A few days later, Diana disappeared. It was then, of course, that her parents felt the curse of their child’s beauty and intuitively they knew the stranger on horseback had somehow abducted her. Diana’s father set out into the forest with a shotgun to pursue the stranger. Already his heart had prepared him for grief,  assuming that his little girl was dead. The father’s horse was old and unsuited to the terrain. His search was futile,  and even though many others helped over the years, Diana was never found. Her parents never were to learn that twenty years later, an old man would fall from his large dark horse and be taken to a doctor with wounds that were very severe. The old man had been sloppy with drink and he stank of maliciousness.
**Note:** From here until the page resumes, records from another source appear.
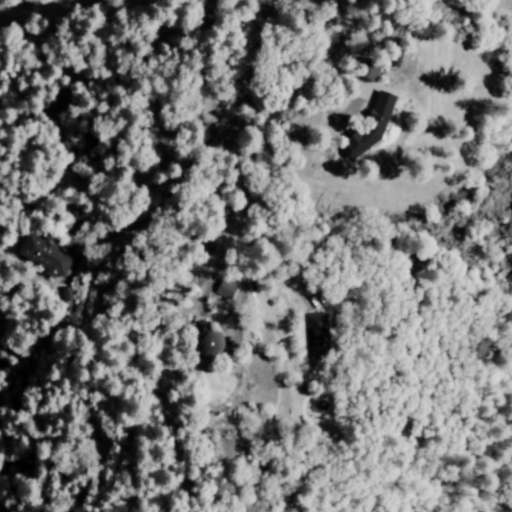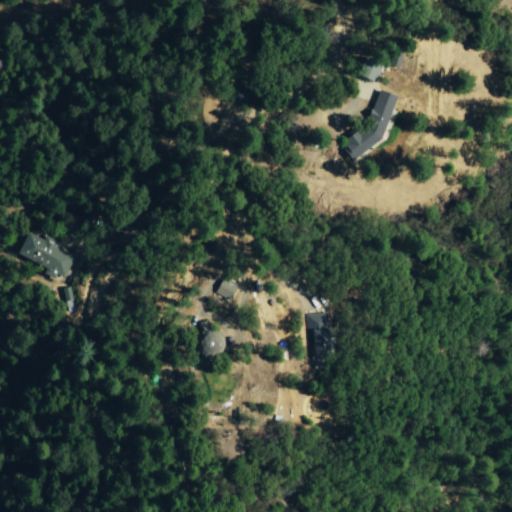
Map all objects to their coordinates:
building: (365, 69)
road: (313, 80)
building: (44, 255)
building: (222, 291)
building: (317, 334)
building: (206, 344)
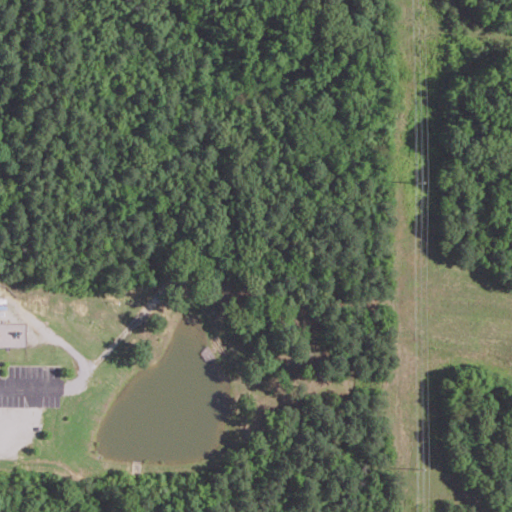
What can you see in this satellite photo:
power tower: (416, 178)
parking lot: (31, 378)
road: (20, 382)
parking lot: (19, 420)
power tower: (418, 463)
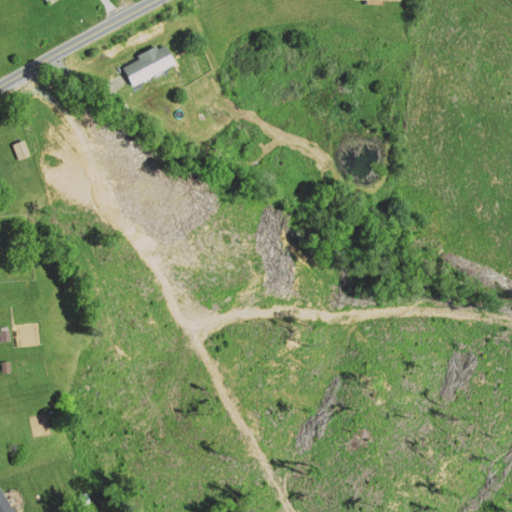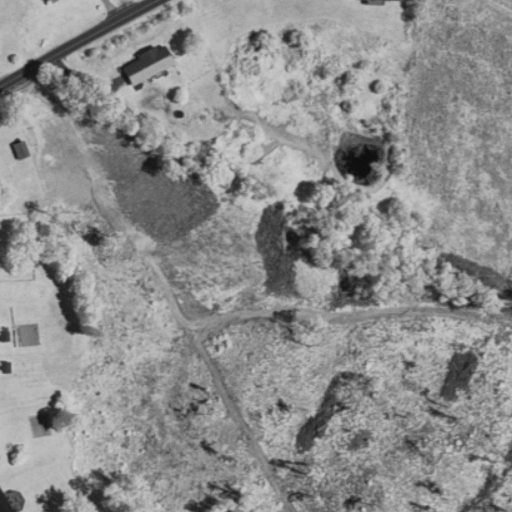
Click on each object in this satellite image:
building: (45, 0)
building: (46, 0)
road: (76, 42)
building: (146, 62)
building: (150, 64)
building: (22, 149)
building: (6, 501)
building: (4, 503)
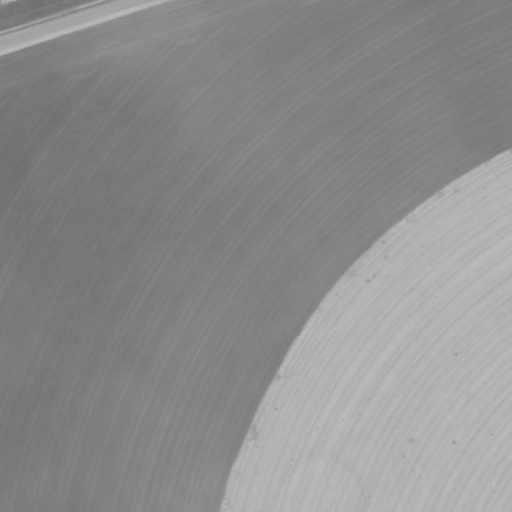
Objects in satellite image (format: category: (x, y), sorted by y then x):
road: (66, 22)
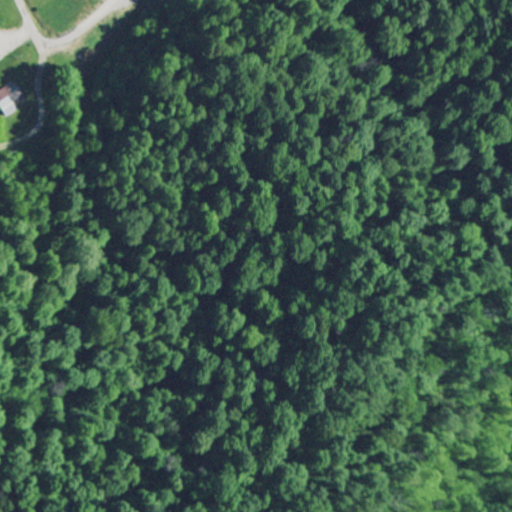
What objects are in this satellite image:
road: (44, 31)
building: (14, 97)
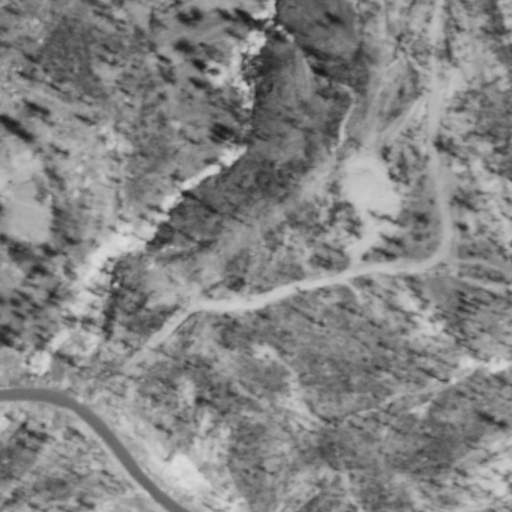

Someone wrote down his deathbed confession: “The beautiful child, Diana, twenty years ago, ‘twas I who stole her since I was so hypnotized by her beauty. She was as a demon that intoxicated me and made me come to get her one moonless eve when he parents slept. I convinced myself I was in love with her and vowed to marry her when she matured but she tried and tried to run from me and that made me so angry that I vowed to restrain her once and for all. I cut out her heart and ate it over a fire while my horse whinnied in the background. For this and all my sins I am sorry.  But remember please this demon child bewitched me. I am only a man at last!”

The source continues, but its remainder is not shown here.